What you need to do
Give only the number of lines in the records that contain the string "shadowing", matching case exactly.
====
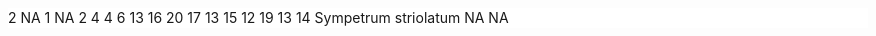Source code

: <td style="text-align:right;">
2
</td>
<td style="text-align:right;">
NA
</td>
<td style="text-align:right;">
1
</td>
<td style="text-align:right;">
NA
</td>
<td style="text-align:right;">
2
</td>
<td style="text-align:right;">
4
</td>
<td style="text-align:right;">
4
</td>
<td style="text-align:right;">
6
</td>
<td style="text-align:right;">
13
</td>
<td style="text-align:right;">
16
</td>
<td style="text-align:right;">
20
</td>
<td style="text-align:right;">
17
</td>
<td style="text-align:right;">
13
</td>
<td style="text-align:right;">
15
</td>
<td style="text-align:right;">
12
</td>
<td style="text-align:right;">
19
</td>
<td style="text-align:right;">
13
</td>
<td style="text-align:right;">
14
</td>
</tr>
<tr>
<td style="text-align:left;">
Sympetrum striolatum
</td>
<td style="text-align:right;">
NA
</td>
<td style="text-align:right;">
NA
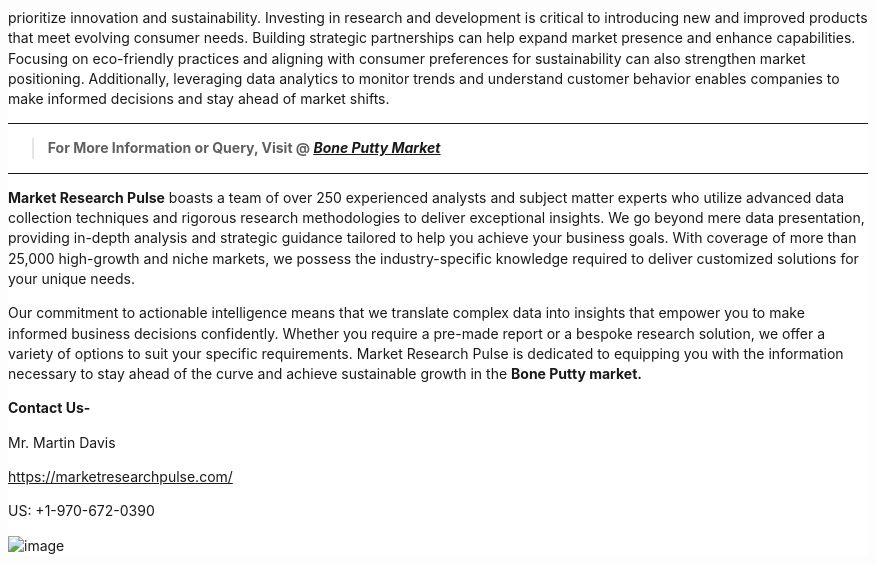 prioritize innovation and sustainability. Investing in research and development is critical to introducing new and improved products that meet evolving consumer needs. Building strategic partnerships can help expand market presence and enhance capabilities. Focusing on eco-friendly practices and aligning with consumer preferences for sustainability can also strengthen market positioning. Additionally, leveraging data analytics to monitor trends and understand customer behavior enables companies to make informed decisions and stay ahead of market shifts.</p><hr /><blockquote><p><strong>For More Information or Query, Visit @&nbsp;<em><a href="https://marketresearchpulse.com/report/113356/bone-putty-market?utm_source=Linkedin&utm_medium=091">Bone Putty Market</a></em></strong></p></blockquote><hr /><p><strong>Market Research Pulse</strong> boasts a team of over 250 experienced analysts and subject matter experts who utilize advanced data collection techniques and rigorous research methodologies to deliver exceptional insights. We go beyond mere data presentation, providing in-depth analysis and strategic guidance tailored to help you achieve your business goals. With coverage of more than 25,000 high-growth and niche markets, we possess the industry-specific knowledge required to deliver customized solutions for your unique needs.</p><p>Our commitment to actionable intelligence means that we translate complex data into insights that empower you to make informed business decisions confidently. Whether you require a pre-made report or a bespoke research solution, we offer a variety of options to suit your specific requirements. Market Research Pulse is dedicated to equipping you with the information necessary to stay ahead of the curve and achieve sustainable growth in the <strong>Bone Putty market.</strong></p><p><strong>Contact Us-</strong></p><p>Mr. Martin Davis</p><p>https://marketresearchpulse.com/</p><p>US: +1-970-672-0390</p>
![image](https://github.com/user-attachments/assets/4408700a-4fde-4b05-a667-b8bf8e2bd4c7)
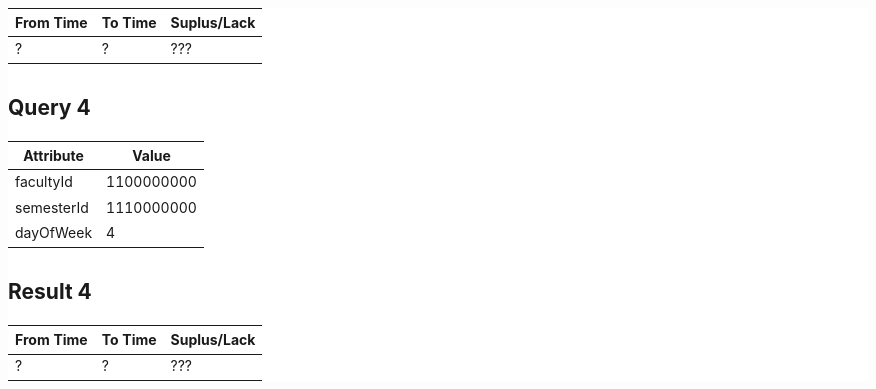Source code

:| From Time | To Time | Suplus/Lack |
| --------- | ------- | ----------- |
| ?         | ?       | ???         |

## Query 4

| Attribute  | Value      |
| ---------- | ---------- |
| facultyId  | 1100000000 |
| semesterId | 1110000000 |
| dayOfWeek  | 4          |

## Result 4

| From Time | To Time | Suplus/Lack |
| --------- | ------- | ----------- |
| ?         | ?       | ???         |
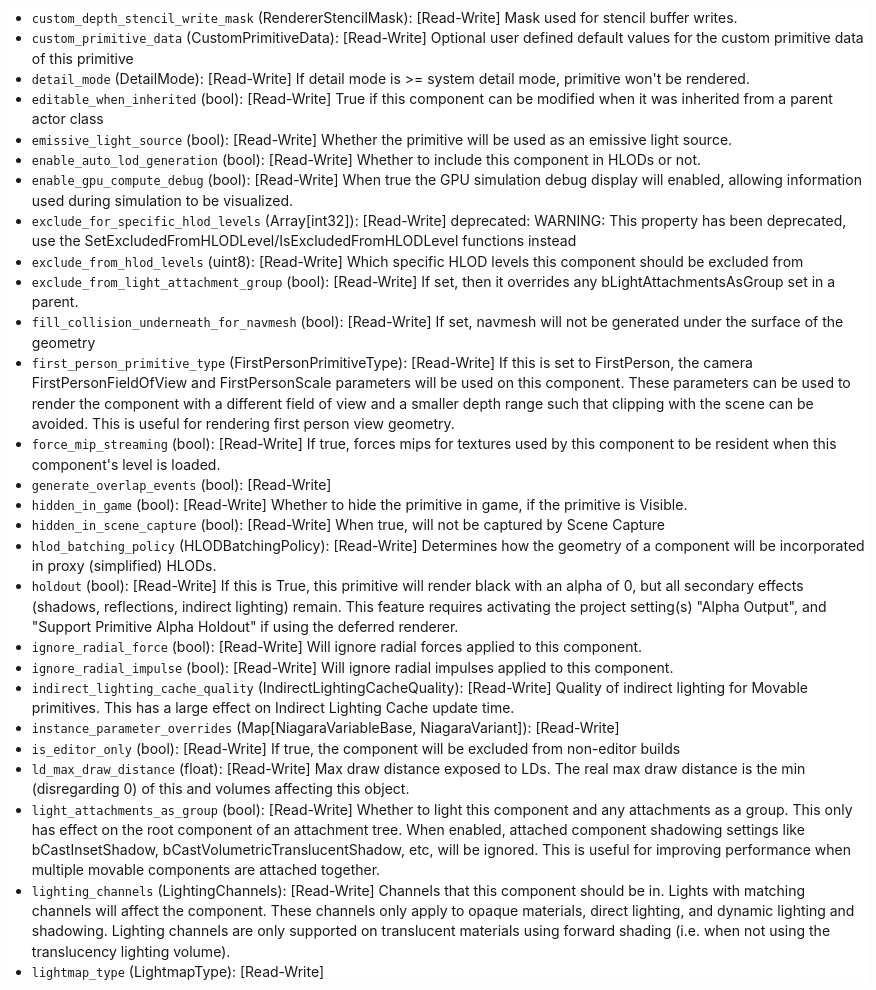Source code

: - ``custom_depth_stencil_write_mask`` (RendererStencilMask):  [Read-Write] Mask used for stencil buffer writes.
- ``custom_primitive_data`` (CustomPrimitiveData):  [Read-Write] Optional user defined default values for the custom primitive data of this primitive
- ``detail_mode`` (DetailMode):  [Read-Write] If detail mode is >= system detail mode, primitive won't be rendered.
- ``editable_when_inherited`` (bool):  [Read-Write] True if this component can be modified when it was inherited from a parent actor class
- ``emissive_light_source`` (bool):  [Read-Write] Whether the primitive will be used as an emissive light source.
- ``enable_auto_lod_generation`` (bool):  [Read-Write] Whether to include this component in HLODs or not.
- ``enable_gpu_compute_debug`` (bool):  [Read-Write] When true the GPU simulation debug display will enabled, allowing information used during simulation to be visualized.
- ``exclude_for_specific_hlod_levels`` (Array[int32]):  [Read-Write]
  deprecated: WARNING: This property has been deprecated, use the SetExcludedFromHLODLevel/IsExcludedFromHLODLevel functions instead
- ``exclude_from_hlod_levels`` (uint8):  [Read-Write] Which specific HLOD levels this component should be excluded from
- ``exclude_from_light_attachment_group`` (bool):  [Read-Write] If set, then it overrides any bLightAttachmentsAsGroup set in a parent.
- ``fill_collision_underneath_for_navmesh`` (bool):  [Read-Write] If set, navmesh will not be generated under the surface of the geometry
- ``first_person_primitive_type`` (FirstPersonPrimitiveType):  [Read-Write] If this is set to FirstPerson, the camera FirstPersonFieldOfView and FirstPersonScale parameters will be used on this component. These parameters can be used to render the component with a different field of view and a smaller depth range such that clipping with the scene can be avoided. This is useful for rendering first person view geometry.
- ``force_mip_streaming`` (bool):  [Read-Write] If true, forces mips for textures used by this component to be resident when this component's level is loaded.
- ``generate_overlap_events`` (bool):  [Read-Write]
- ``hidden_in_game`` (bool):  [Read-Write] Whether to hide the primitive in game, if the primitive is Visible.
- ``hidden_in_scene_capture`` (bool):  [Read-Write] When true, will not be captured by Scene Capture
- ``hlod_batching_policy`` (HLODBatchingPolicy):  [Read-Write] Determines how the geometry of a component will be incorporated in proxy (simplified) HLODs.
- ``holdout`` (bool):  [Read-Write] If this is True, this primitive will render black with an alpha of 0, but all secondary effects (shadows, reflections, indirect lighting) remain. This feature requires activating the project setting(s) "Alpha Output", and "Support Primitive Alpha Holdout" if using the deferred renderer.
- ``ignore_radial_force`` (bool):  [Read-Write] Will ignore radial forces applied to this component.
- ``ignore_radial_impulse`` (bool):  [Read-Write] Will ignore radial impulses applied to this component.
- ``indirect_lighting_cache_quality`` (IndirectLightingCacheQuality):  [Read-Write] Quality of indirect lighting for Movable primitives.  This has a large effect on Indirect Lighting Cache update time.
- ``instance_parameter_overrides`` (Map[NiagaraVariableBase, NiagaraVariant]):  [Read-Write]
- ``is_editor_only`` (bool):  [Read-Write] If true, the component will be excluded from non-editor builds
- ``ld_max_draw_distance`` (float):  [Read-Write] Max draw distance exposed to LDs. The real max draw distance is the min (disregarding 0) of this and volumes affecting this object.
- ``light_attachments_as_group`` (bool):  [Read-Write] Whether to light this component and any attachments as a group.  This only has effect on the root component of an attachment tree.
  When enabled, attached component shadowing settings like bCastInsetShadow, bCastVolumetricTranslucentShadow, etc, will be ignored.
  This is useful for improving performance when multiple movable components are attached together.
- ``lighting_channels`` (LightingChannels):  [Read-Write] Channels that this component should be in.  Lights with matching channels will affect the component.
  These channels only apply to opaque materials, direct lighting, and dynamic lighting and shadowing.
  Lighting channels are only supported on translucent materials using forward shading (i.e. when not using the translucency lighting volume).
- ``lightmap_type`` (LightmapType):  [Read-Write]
====
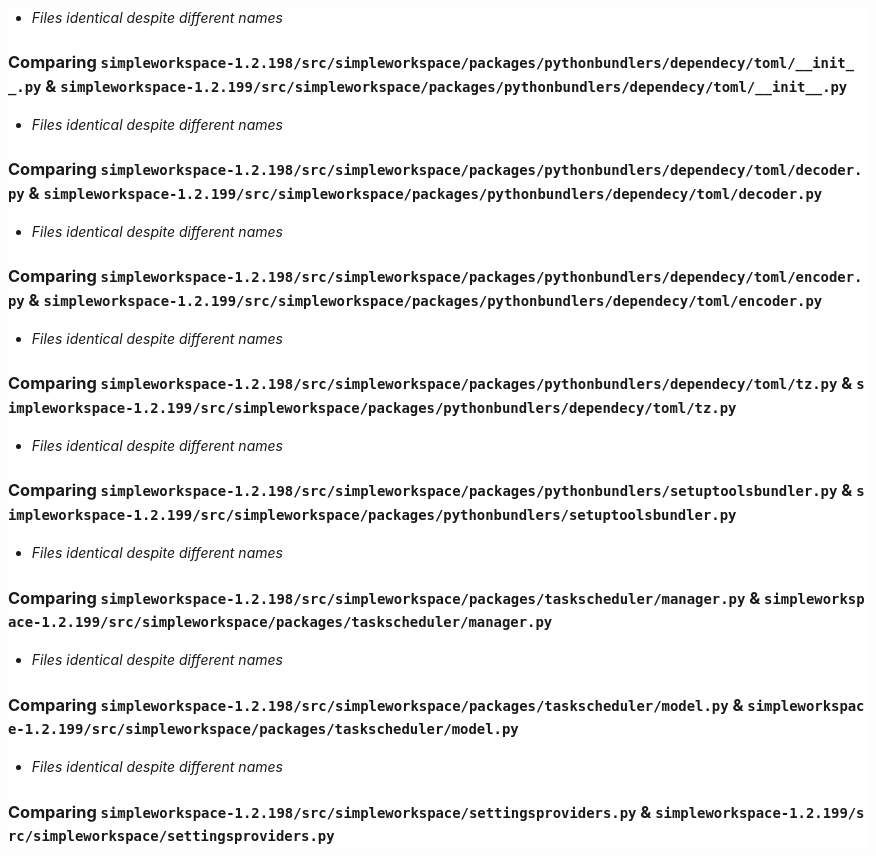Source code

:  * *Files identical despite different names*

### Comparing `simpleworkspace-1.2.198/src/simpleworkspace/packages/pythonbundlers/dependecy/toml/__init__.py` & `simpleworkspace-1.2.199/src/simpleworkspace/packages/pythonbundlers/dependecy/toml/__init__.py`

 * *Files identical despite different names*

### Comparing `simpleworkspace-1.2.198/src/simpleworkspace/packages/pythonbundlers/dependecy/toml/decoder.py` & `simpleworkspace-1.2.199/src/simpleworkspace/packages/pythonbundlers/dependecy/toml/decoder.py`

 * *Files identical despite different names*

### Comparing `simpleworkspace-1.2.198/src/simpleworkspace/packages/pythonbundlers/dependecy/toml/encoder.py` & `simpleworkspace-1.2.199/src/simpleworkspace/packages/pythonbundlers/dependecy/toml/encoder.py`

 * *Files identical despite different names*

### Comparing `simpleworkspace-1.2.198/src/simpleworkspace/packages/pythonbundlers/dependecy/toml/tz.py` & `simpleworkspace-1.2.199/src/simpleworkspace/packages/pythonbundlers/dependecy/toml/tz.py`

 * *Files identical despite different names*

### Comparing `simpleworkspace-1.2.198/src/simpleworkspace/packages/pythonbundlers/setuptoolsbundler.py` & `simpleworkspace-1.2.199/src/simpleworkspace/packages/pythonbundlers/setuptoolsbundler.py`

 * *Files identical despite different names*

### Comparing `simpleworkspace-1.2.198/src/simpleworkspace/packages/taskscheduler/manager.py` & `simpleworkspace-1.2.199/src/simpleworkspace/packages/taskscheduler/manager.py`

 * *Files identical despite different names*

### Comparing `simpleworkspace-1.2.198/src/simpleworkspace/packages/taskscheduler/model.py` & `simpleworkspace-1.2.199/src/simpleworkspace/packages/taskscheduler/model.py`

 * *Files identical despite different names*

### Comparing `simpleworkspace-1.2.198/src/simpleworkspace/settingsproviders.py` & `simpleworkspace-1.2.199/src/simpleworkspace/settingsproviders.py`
====
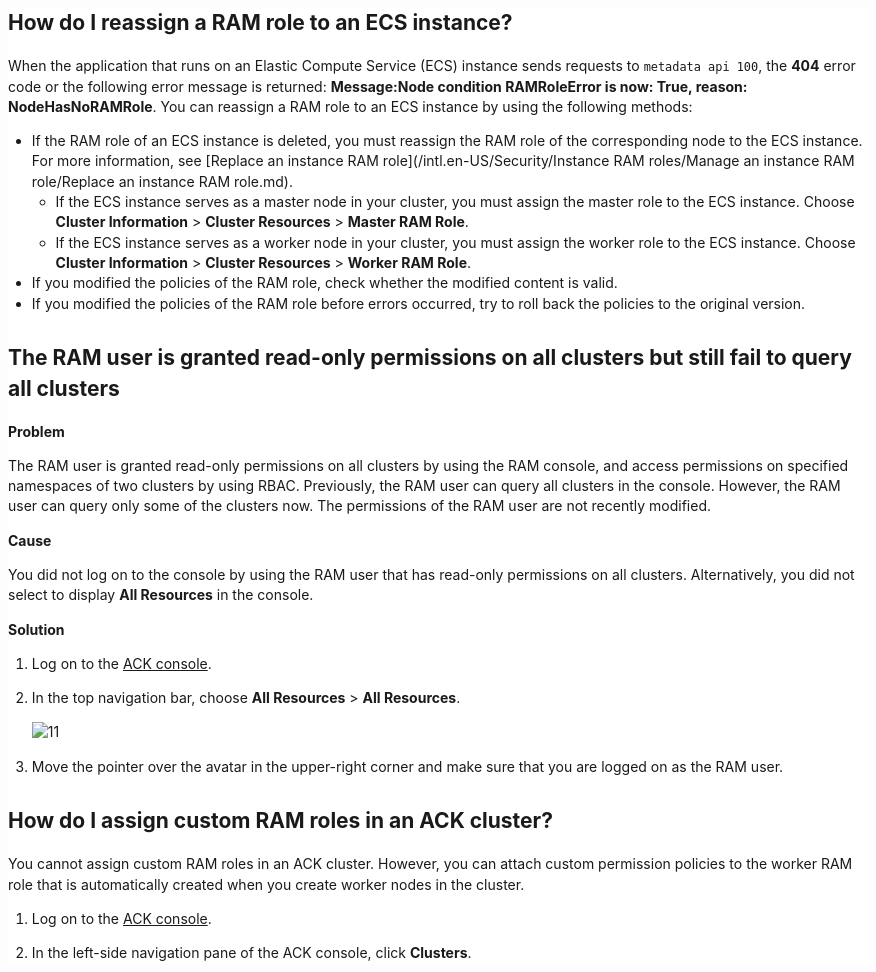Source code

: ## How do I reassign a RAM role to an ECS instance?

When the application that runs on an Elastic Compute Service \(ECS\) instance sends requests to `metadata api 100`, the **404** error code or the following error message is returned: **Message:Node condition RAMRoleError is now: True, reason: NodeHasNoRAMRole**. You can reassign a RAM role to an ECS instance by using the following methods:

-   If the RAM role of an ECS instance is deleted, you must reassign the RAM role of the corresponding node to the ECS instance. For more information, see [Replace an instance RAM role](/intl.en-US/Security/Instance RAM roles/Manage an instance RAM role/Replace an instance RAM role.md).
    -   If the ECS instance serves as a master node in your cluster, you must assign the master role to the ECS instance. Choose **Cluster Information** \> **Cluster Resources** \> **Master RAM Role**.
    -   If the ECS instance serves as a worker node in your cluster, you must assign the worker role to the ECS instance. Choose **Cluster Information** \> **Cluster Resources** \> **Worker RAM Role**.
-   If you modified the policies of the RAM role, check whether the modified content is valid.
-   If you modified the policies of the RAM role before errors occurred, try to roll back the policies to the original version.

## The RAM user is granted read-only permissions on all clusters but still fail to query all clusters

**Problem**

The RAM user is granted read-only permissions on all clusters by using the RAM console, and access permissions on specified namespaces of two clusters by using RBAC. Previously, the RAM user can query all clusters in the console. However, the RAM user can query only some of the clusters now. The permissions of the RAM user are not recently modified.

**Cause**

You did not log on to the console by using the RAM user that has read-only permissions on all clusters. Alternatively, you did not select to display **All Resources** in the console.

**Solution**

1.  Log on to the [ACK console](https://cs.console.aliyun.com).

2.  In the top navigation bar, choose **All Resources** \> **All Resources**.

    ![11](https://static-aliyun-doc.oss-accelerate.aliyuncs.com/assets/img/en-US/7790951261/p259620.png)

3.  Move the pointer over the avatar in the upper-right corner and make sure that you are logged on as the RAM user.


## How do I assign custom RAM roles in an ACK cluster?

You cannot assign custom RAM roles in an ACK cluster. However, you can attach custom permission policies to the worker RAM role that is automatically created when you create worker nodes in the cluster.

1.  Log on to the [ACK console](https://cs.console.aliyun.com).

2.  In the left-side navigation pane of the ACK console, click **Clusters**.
====
Your solution
2